Almost all the migrant camps, set up in built spaces, were filled to the brim. This is one of the camps in Jammu city in the early 1990s.

Jhiri, on the outskirts of Jammu, is the largest government-sponsored migrant camp housing over 950 fami­lies, many of them Kashmiri Sikhs. Their desperation to voice their woes brings people rushing out of their tents, even though darkness has already enveloped the camp. A nauseating smell of gamaxine and night soil hangs heavy in the air – the evening meal is eaten under the dim glow of petromax lanterns.  Several tents have television sets while there are cylinders in others. The heat is unbearable during the day but the rains are not welcome. The tents leak and many of them are damp inside. There are the usual complaints that government rations are sub-standard and inadequate, that the fans don’t work and the administration is not being helpful enough. “This might be hell, but the new Governor is keen to banish us to a worse hell,” claims VK Razdan, an electrical engineer who fled the Valley. “How could the Muf­ti’s subordinate, Girish Saxena, order government employees to return when there are massacres daily?”

Whether Jagmohan actually insti­gated the Hindus to leave the Valley is debatable. But when they were in the Valley Jagmohan was their saviour. Now, he too has been removed. “While Jagmohan was Governor, there was some hope. We thought that we would be able to return to the Valley in a few months,” explains Sanjay Nath, a government employee who is infuriated because the new Governor had declared that those who did not return is June would lose their jobs. The “kala kanoon (black rule)” was hastily withdrawn following the protest march organized by the mig­rants.

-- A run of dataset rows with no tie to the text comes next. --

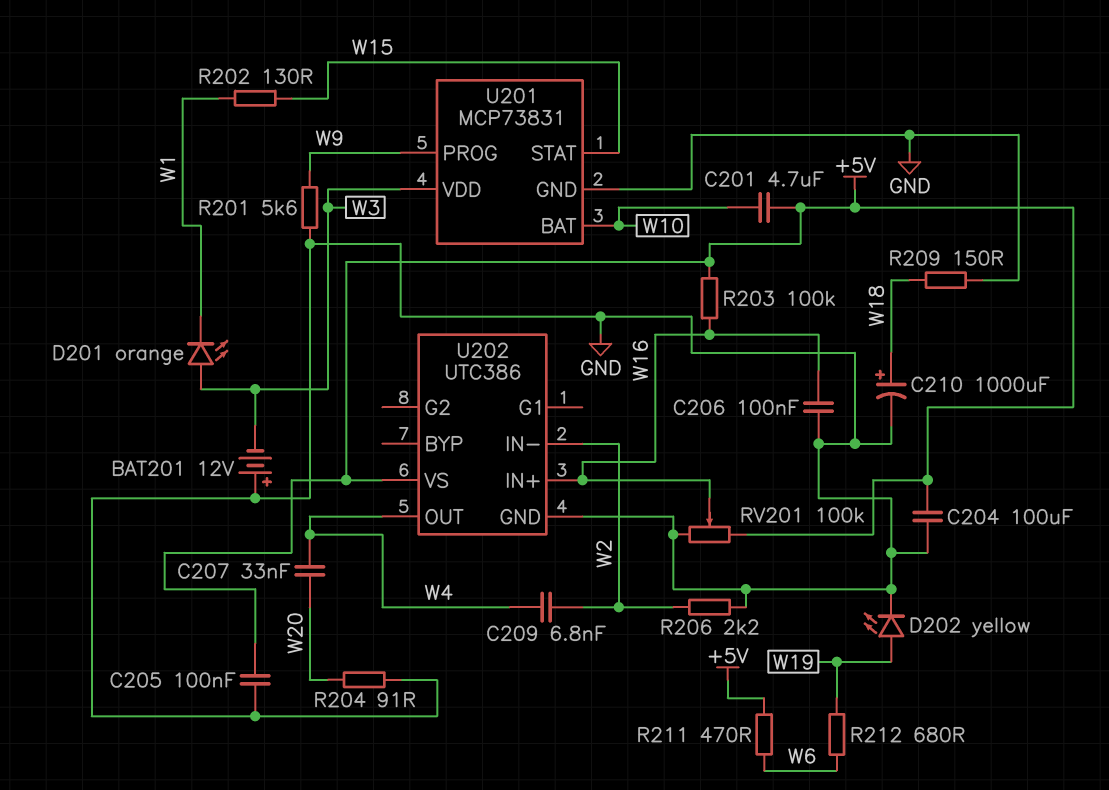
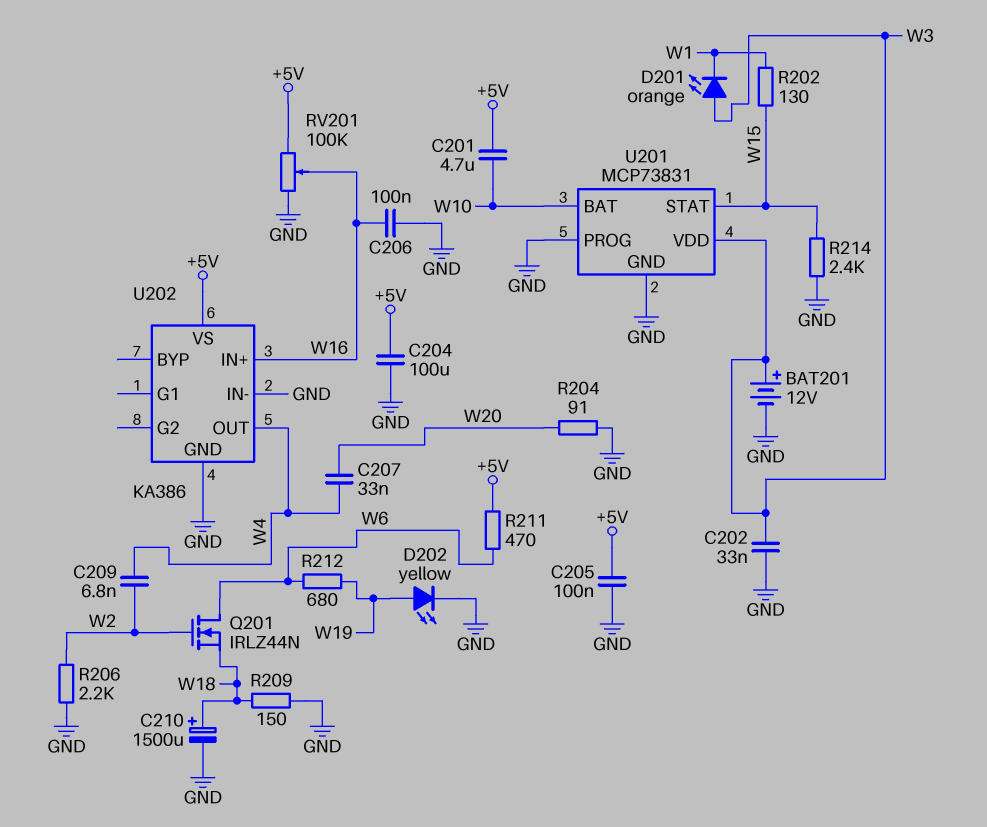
BAT201: 12V (plus GND, minus W3) -> 12V (plus W3, minus GND)
C202: none -> 33nF (GND, W3)
C210: 1000uF (plus W18, minus GND) -> 1500uF (plus W18, minus GND)
Q201: none -> NMOS IRLZ44N (G W2, D W6, S W18)
R201: 5.6k (GND, W9) -> none
R203: 100k (+5V, W16) -> none
R214: none -> 2.4k (GND, W15)
U201 pin PROG: W9 -> GND
U202: UTC386 -> KA386
U202 pin IN-: W2 -> GND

But Saxena’s image remains tar­nished forever. “He was so cold and matter-of-fact when he came here: Jagmohan wept when he saw our plight. Whatever hopes we had of the Valley becoming peaceful again have been dashed overnight with the change of Governor.”

“The Kashmiri pandits will have to pick up guns if he is not accorded his true rights,” threatens Motilal Mattoo, a young government engineer, whose family paid Rs 5,000 for a truck ride to Jammu. “We have known only the kalam (pen) and the kitab (book), never the gun, and we are paying very dearly for our love for India. Maybe, the government will heed our de­mands if we say we are for Pakistan. The houseboat owners and the rick­shaw-pullers are getting Rs 30,000 each as relief,” Mattoo adds.

That last statement has as much truth in it as the allegation made by the Muslims in the Valley that Jagmo­han has given the migrant families land. “We never asked them to go away,” a JKLF leader insisted to this correspondent. “We are not against Kashmiri pandits; we are against those who stand in the way of our road to azaadi.”

Scene from a migrant camp during the initial phase of migration of Kashmiri Pandits in the 1990s. Photograph: Nitin Rai/Sunday Magazine

There is little doubt that panic gripped the Hindus of the Valley before they decided to flee to the hot dusty plains below, and beyond, to Kathua, Udhampur, Delhi, and even as far as Madras. Several Kashmiri pandits, especially those who held government posts, were served threatening notices. Many of them were even identified by the militants as their targets. But even then, most Hindus wouldn’t have quit the Valley only if there was some kind of an assurance from the administration.

But former Governor did nothing of the kind – he, in fact, instigated them to flee their homes. One reason for this, points out a senior journalist in Jammu, may have been that Jagmo­han was afraid that the Hindus would give the militants shelter out of fear or sympathy. There were some instances of Hindu families providing cover to militants in Chhanpora, the hotbed of terrorist activity. But more crucial, ex­plains the journalist, was the fact that Jagmohan sided with the Hindus and was reluctant to subject them to the harsh measures that he advocated for those left in the Valley. It suited him that they ran away.”

The future of the migrants is indeed grim. Few of them have the courage to return to their homes, for fear of being killed. And today, there is a distinct possibility that they would be. The militants are furious that the Kashmiri pandits have won the sympathy of the nation by spreading false stories about them. Life is definitely going to be difficult for the Kashmiri Pandits.